Treatment and Prevention
The only way to get rid of bunions completely is through relatively simple surgery. However, for those who either can’t afford it or do not want to have surgery, there are plenty of other ways to deal with the pain caused by bunions.
- Because one of the main symptoms of bunions is inflammation, over the counter anti-inflammatory drugs can be helpful in keeping swelling down. Drugs like Advil and aspirin can both fight inflammation and the pain caused by bunions.
- If the inflammation gets really bad, typical methods of reducing inflammation can be used to combat the inflammation. For example, a local injection of cortisone.
- People who are overweight will need to start really losing weight, and losing it quickly. The reason being that people who are overweight put more stress on their feet and their joints when they walk. So, as more stress is put on the joints, the bunion will start to hurt more.
Footwear & Inserts
- You can get special gel pads to help protect the bunion when using shoes. As stated above, bunions rub against the inside of shoes when people walk, which causes pain, inflammation, and calluses.
- You can also use orthopedic inserts to help keep your foot properly positioned. Keeping your foot properly positioned while walking helps reduce the stress on the joints, which in turn helps prevent the area around the bunions from becoming inflamed and causing pain. You can either use over the counter orthopedic inserts, or get your doctor to give you prescription inserts.

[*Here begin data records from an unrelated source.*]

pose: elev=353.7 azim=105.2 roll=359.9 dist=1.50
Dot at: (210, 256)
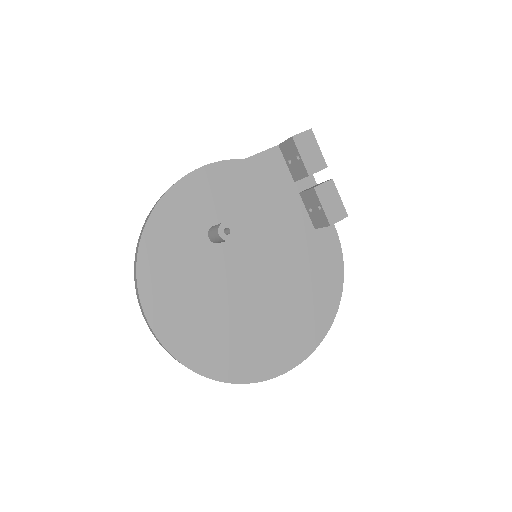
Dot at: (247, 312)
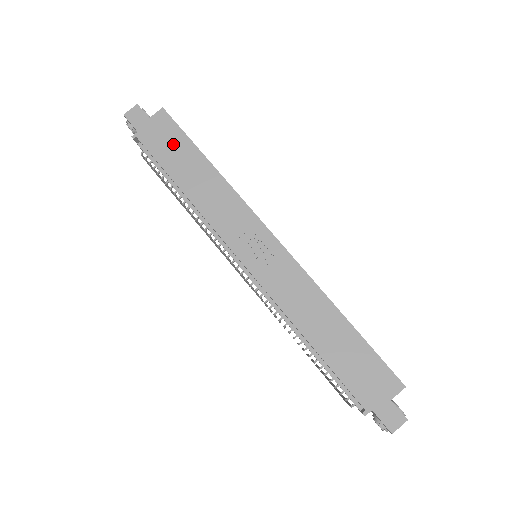
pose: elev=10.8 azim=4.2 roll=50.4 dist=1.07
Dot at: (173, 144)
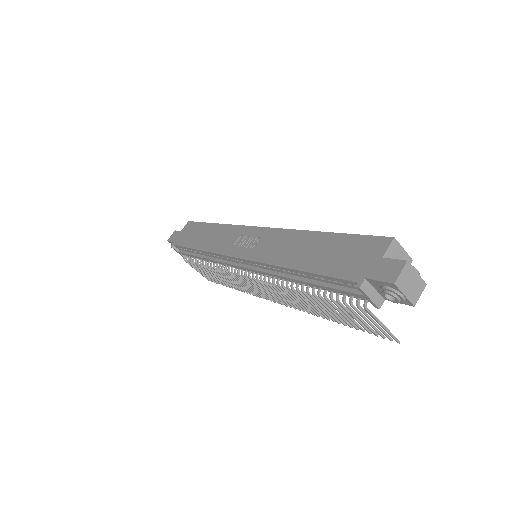
Dot at: (193, 232)
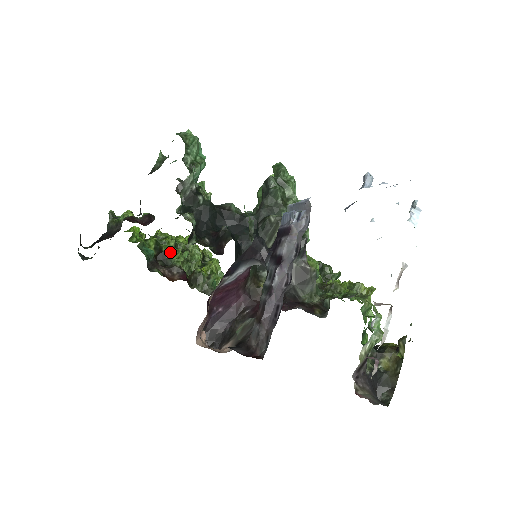
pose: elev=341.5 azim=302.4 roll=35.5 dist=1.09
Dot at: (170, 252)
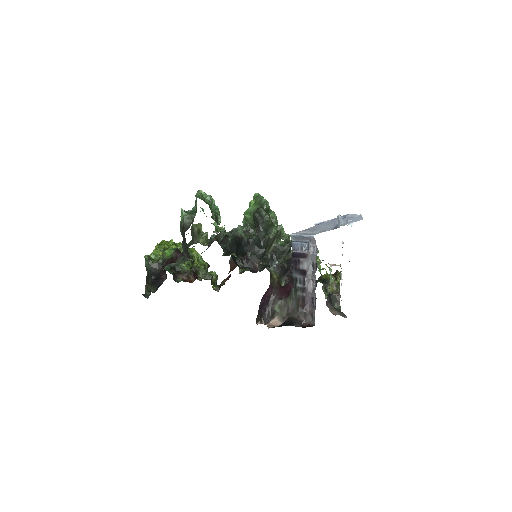
Dot at: occluded
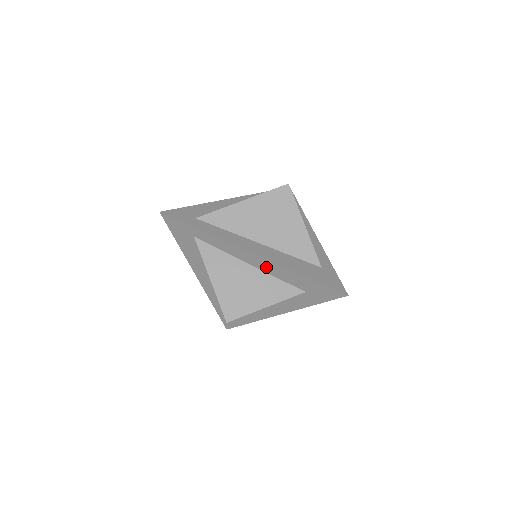
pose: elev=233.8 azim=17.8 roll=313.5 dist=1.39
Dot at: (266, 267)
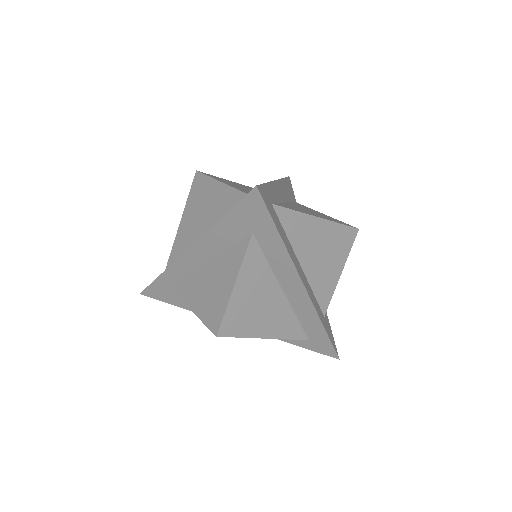
Dot at: (209, 250)
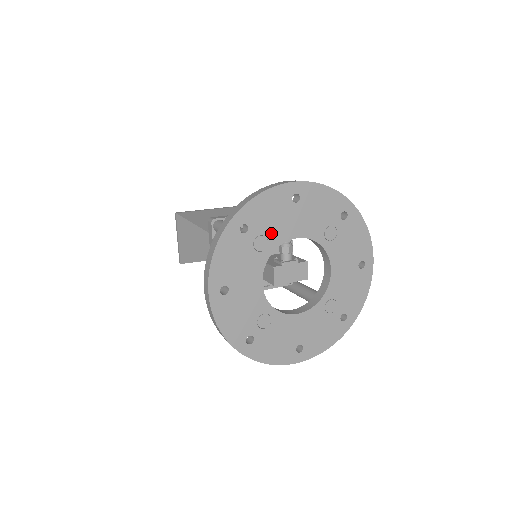
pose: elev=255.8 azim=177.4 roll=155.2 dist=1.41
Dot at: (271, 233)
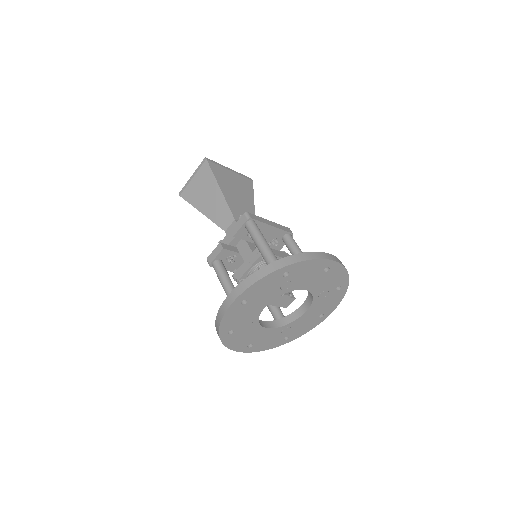
Dot at: (296, 282)
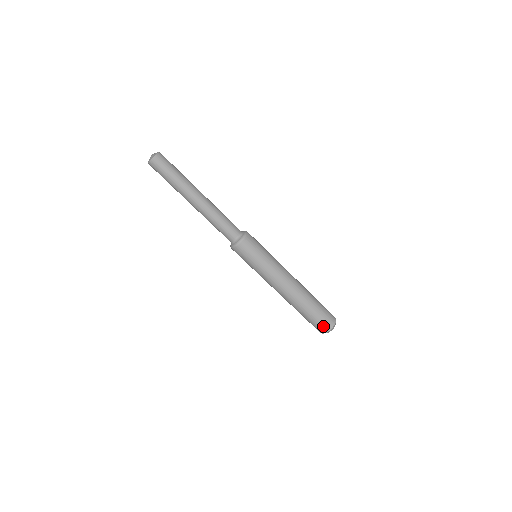
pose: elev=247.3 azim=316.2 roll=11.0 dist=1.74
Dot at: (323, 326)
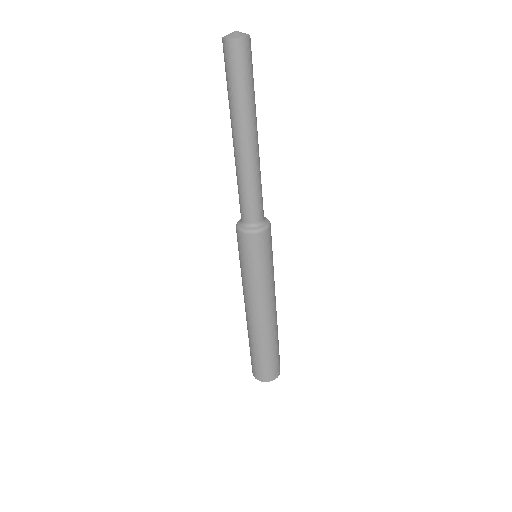
Dot at: (277, 369)
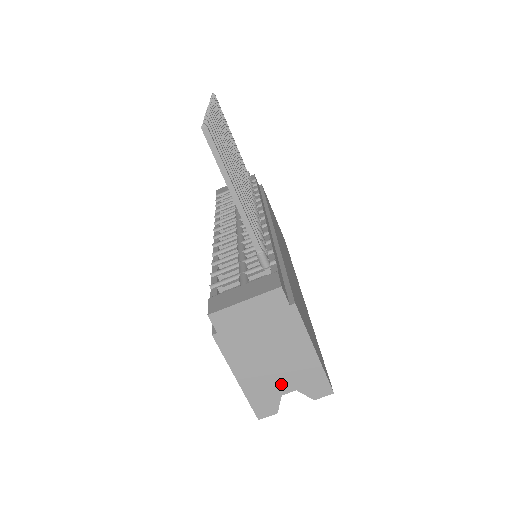
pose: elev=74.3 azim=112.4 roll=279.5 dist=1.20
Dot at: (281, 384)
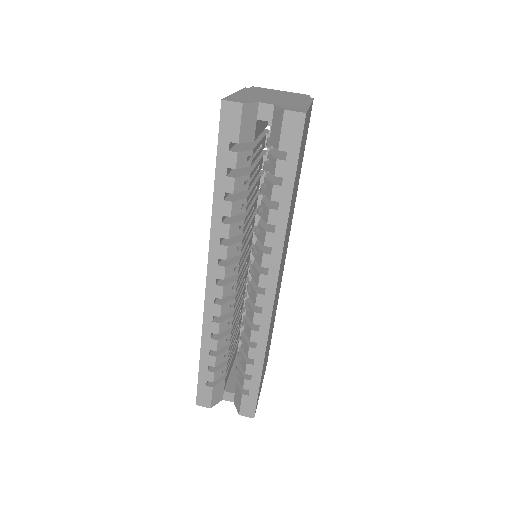
Dot at: (265, 101)
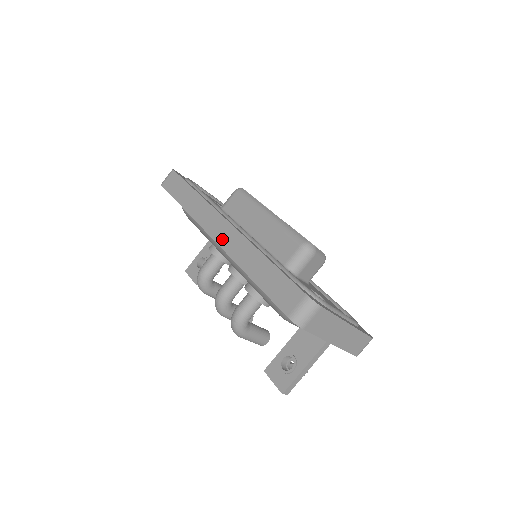
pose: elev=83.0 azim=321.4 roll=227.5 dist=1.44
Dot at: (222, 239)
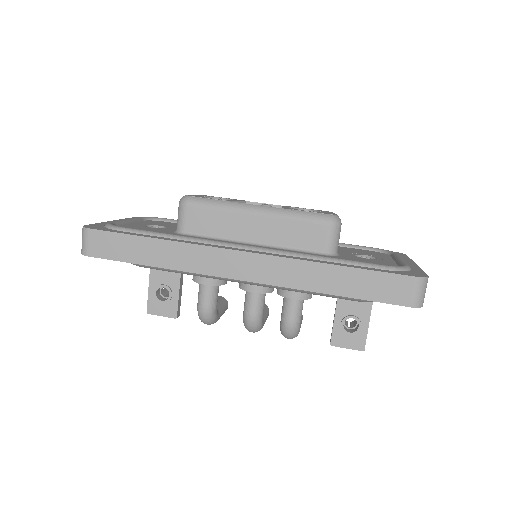
Dot at: (257, 275)
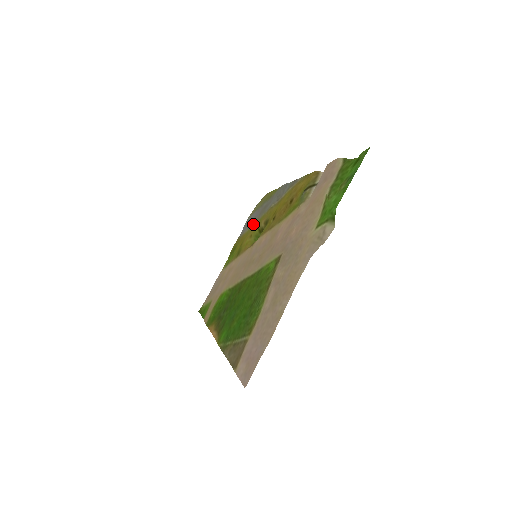
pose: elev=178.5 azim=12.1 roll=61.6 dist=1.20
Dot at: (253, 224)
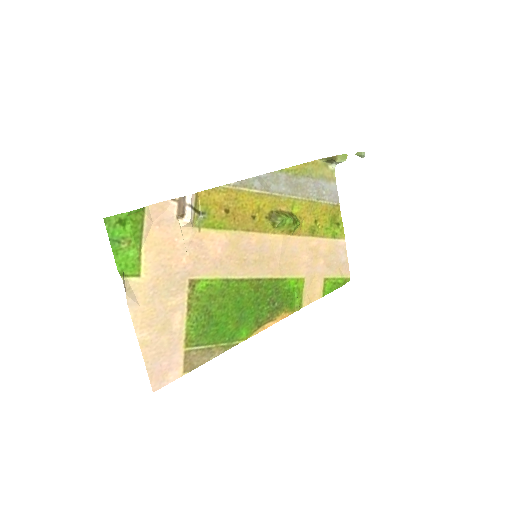
Dot at: (313, 198)
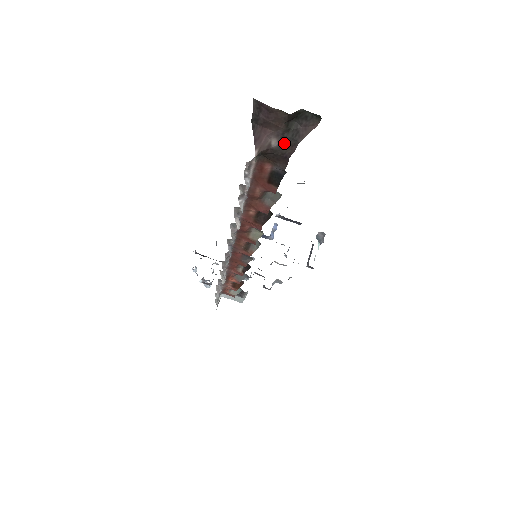
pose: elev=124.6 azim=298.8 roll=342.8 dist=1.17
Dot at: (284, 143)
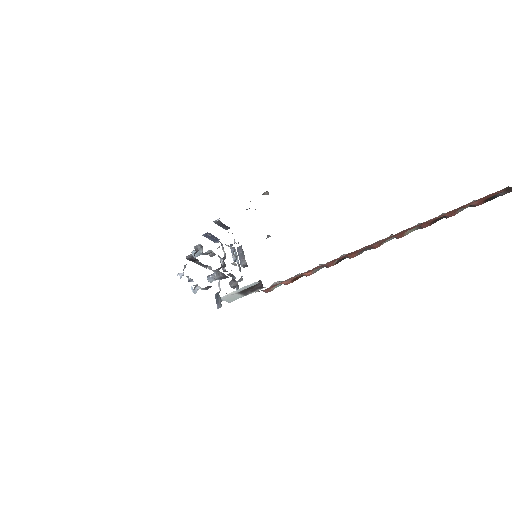
Dot at: out of frame
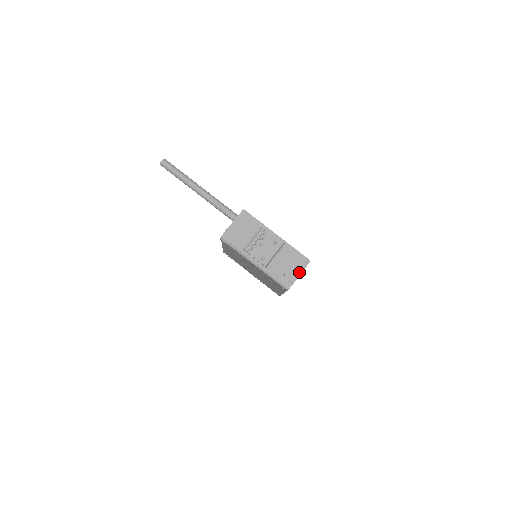
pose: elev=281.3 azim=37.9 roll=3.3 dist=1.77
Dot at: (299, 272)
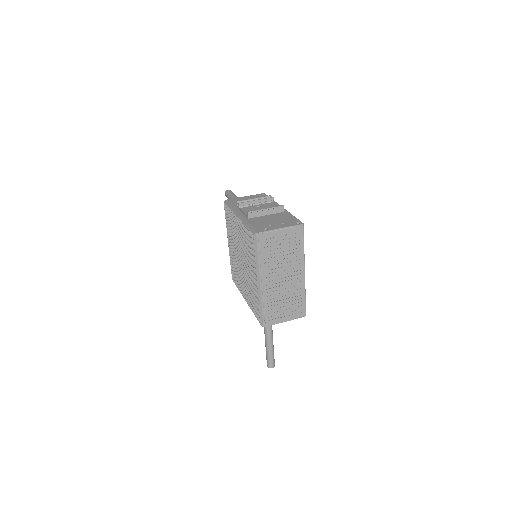
Dot at: (282, 226)
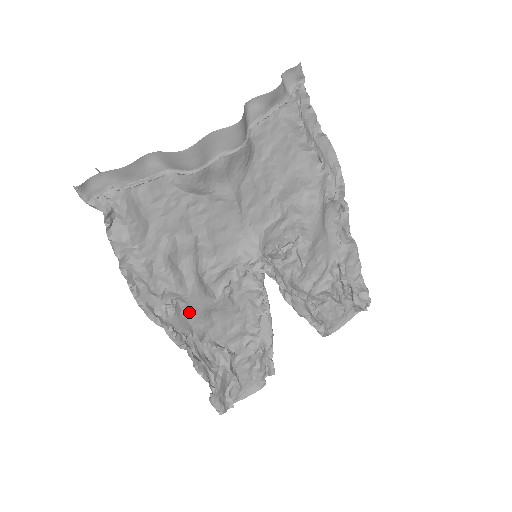
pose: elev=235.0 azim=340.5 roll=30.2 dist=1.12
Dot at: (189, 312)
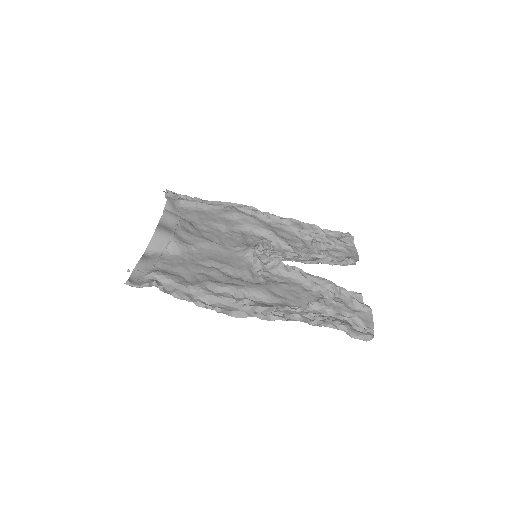
Dot at: (262, 300)
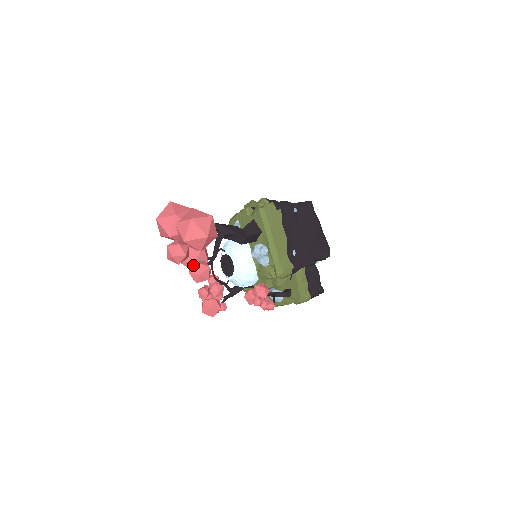
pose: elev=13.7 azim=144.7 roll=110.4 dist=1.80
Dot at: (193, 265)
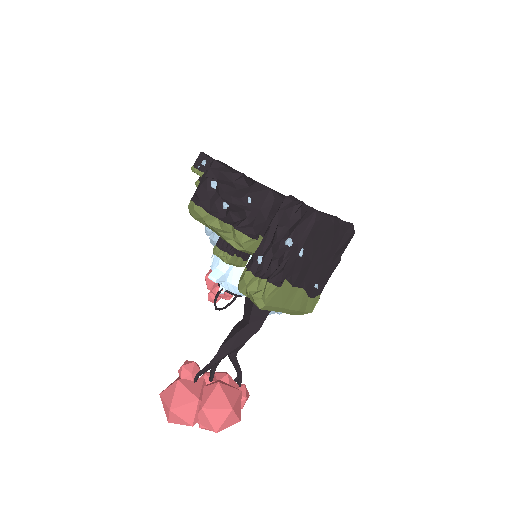
Dot at: occluded
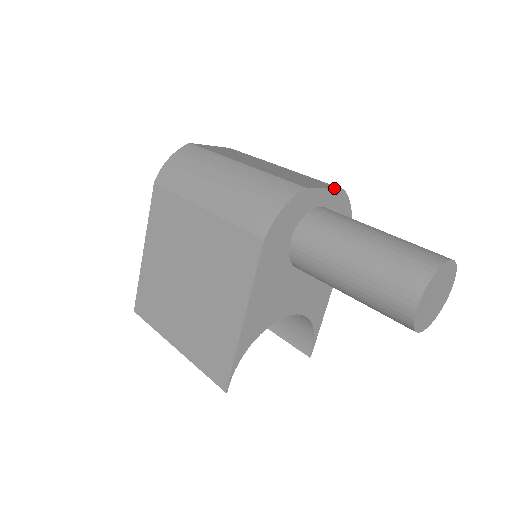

- Every day you can try wearing toe separators. Toe separators help keep your toes aligned properly, which reduces the pressure on the bunion and can prevent it from getting worse.
- Simple treatments like icepacks, foot massagers, and warm water foot baths are easy ways to reduce both the inflammation and pain that is caused by bunions.
- You can also try bunion corrector and protector sleeves that guard against your bunion rubbing against your shoes and can help to realign the toe as well.
- As stated above, surgery is the only way to permanently get rid of a bunion.
- As far as surgeries go, it is a relatively simple procedure to get rid of a bunion. The surgery is done using a local anesthetic, and the person will not need to be kept overnight.
- There are several different surgeries that can be used to get rid of the bunion. The most common method, known as a bunionectomy, involves the removal of the bunion itself.
- Other methods may involve the reshaping of the joint, or the removal of large sections of the joint.
- Although the surgery is relatively minor, a patient will still have to wear a special cast for a few weeks and will have to avoid putting pressure on the foot for at least a few weeks.
We hope that this guide has proved useful to those who are either suffering from bunions, know someone who is, or were just wondering what is a bunion. Bunions aren’t something you should ignore, they aren’t fatal, but if they aren’t managed properly, they can cause unbearable pain. So, make sure that you, or anyone you know with bunions, is taking steps to manage them.